Jacqui Wood Cancer Centre, Division of Cellular Medicine, School of Medicine , University of Dundee , Dundee DD1 9SY , Scotland , United Kingdom.
Dundee Imaging Facility, School of Life Sciences , University of Dundee , Dundee DD1 5EH , Scotland , United Kingdom.
Chem Res Toxicol. 2019 Mar 18;32(3):500-512. doi: 10.1021/acs.chemrestox.8b00354. Epub 2019 Mar 11.
Transcription factor NF-E2 p45-related factor 2 (Nrf2) and its principal negative regulator, Kelch-like ECH-associated protein 1 (Keap1), comprise a molecular effector and sensor system that robustly responds to perturbations of the cellular redox homeostasis by orchestrating a comprehensive cytoprotective program. Under homeostatic conditions, Nrf2 is a short-lived protein, which is targeted for ubiquitination and proteasomal degradation. Upon encounter of electrophiles, oxidants, or pro-inflammatory stimuli, the cysteine sensors in Keap1 are chemically modified, rendering Keap1 unable to target Nrf2 for degradation, and consequently leading to accumulation of the transcription factor and enhanced transcription of cytoprotective genes. A detailed understanding of the protein-protein interactions between Nrf2 and Keap1 has been achieved by use of various in vitro systems, but few assays are available to assess these interactions in the context of the living cell. We previously developed an imaging-based FLIM/FRET methodology to visualize and measure the interaction between Nrf2 and Keap1 in single cells. Here, our goal was to improve this methodology in order to increase throughput and precision, and decrease cell-to-cell variability. To eliminate the possibility of orientation bias, we incorporated a flexible linker between Keap1 and the FRET acceptor fluorescent protein tag. To ensure the correct image capture of Nrf2 fused to the FRET donor fluorescent protein tag, we matched the maturation time of the fluorescent tag to the half-life of the endogenous Nrf2, by using sfGFP as the FRET donor. Using a global binning approach increased the assay throughput, whereas including the measured instrument response function in the analysis improved precision. The application of this methodology revealed a strong covariation of the results with the expression level of the acceptor. Taking the acceptor level into account circumvented cell-to-cell variability and enhanced sensitivity of the measurements of the Keap1-Nrf2 interaction in live cells.

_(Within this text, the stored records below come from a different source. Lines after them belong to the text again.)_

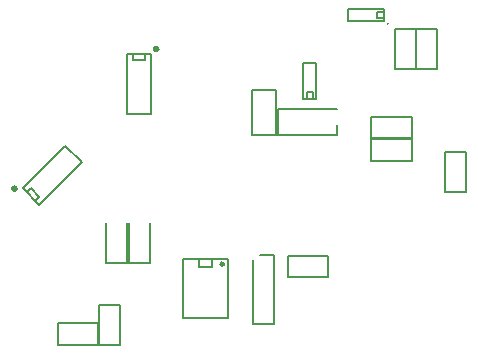
<source format=gbr>
%FSLAX34Y34*%
%MOMM*%
%LNSILK_BOTTOM*%
G71*
G01*
%ADD10C, 0.150*%
%ADD11C, 0.300*%
%ADD12C, 0.000*%
%ADD13C, 0.200*%
%LPD*%
G54D10*
X383831Y689530D02*
X373132Y689530D01*
X373131Y719730D01*
X383831Y719730D01*
X383831Y689530D01*
G54D10*
X381032Y689530D02*
X375931Y689530D01*
X375931Y695130D01*
X381031Y695130D01*
X381032Y689530D01*
G54D10*
X401671Y667046D02*
X401671Y659333D01*
X351671Y659333D01*
X351671Y681333D01*
X401671Y681333D01*
G54D10*
X349760Y659330D02*
X329760Y659330D01*
X329760Y697330D01*
X349760Y697330D01*
X349760Y659330D01*
G54D10*
X309488Y504172D02*
X309488Y554172D01*
X271488Y554172D01*
X271488Y504172D01*
X309488Y504172D01*
G54D10*
X295988Y547572D02*
X295988Y554172D01*
X284988Y554173D01*
X284988Y547572D01*
X295988Y547572D01*
G54D11*
G75*
G01X305484Y549599D02*
G03X305484Y549599I-1000J0D01*
G01*
G36*
G75*
G01X305484Y549599D02*
G03X305484Y549599I-1000J0D01*
G01*
G37*
X305484Y549599D01*
G54D10*
X336409Y557401D02*
X348456Y557401D01*
X348456Y523401D01*
G54D10*
X360074Y538450D02*
X360074Y556450D01*
X394074Y556451D01*
X394075Y538450D01*
X360074Y538450D01*
G54D10*
X149740Y599768D02*
X135597Y613910D01*
X171731Y650043D01*
X185873Y635901D01*
X149740Y599768D01*
G54D10*
X146204Y603304D02*
X139133Y610374D01*
X142668Y613911D01*
X149740Y606839D01*
X146204Y603304D01*
G54D10*
X199898Y481471D02*
X217898Y481471D01*
X217898Y515471D01*
X199898Y515471D01*
X199898Y481471D01*
G54D10*
X330456Y553432D02*
X330456Y523401D01*
G54D10*
X330456Y533257D02*
X330456Y499257D01*
X348456Y499257D01*
X348456Y533257D01*
G54D10*
X486594Y714822D02*
X468594Y714822D01*
X468594Y748822D01*
X486594Y748822D01*
X486594Y714822D01*
G54D10*
X468735Y714822D02*
X450735Y714822D01*
X450735Y748822D01*
X468735Y748822D01*
X468735Y714822D01*
G54D10*
X165337Y499534D02*
X165336Y481534D01*
X199336Y481534D01*
X199337Y499534D01*
X165337Y499534D01*
G54D10*
X223903Y727638D02*
X243902Y727638D01*
X243903Y676538D01*
X223903Y676538D01*
X223903Y727638D01*
G54D10*
X228902Y727638D02*
X238903Y727638D01*
X238903Y722638D01*
X228902Y722638D01*
X228902Y727638D01*
G54D12*
G75*
G01X131076Y613552D02*
G03X131076Y613552I-2500J0D01*
G01*
G36*
G75*
G01X131076Y613552D02*
G03X131076Y613552I-2500J0D01*
G01*
G37*
X131076Y613552D01*
G54D12*
G75*
G01X250932Y731820D02*
G03X250932Y731820I-2500J0D01*
G01*
G36*
G75*
G01X250932Y731820D02*
G03X250932Y731820I-2500J0D01*
G01*
G37*
X250932Y731820D01*
G54D10*
X225781Y584736D02*
X225781Y550736D01*
X243781Y550736D01*
X243781Y584736D01*
G54D10*
X223781Y584736D02*
X223781Y550736D01*
X205781Y550736D01*
X205781Y584736D01*
G54D10*
X430828Y637374D02*
X430828Y655374D01*
X464828Y655374D01*
X464829Y637374D01*
X430828Y637374D01*
G54D10*
X441237Y755117D02*
X441237Y765816D01*
X411037Y765817D01*
X411037Y755117D01*
X441237Y755117D01*
G54D10*
X441237Y757916D02*
X441238Y763017D01*
X435637Y763017D01*
X435637Y757917D01*
X441237Y757916D01*
G54D13*
G75*
G01X444869Y753073D02*
G03X444869Y753073I-500J0D01*
G01*
G54D10*
X511246Y610338D02*
X493246Y610338D01*
X493246Y644338D01*
X511246Y644338D01*
X511246Y610338D01*
G54D10*
X430828Y656424D02*
X430828Y674424D01*
X464828Y674424D01*
X464829Y656424D01*
X430828Y656424D01*
M02*

</source>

转录因子 NF-E2 p45 相关因子 2(Nrf2)及其主要负调控因子 Kelch 样 ECH 相关蛋白 1(Keap1),构成了一个分子效应器和传感器系统,通过协调全面的细胞保护程序,对细胞氧化还原稳态的干扰做出强烈反应。在稳态条件下,Nrf2 是一种短寿命蛋白,可被泛素化和蛋白酶体降解。当遇到亲电子体、氧化剂或促炎刺激时,Keap1 中的半胱氨酸传感器会发生化学修饰,使 Keap1 无法将 Nrf2 靶向降解,从而导致转录因子积累并增强细胞保护基因的转录。通过使用各种体外系统,已经对 Nrf2 和 Keap1 之间的蛋白质-蛋白质相互作用有了详细的了解,但很少有测定方法可用于评估活细胞中这些相互作用。我们之前开发了一种基于成像的 FLIM/FRET 方法,用于在单细胞中可视化和测量 Nrf2 和 Keap1 之间的相互作用。在这里,我们的目标是改进该方法,以提高通量和精度,并降低细胞间变异性。为了消除取向偏差的可能性,我们在 Keap1 和 FRET 受体荧光蛋白标签之间引入了一个柔性接头。为了确保融合到 FRET 供体荧光蛋白标签的 Nrf2 的正确图像捕获,我们通过使用 sfGFP 作为 FRET 供体,使荧光标签的成熟时间与内源性 Nrf2 的半衰期相匹配。使用全局分箱方法提高了测定的通量,而在分析中包含测量的仪器响应函数则提高了精度。该方法的应用揭示了结果与受体表达水平之间的强烈相关性。考虑到受体水平,可以避免细胞间变异性,并提高活细胞中 Keap1-Nrf2 相互作用测量的灵敏度。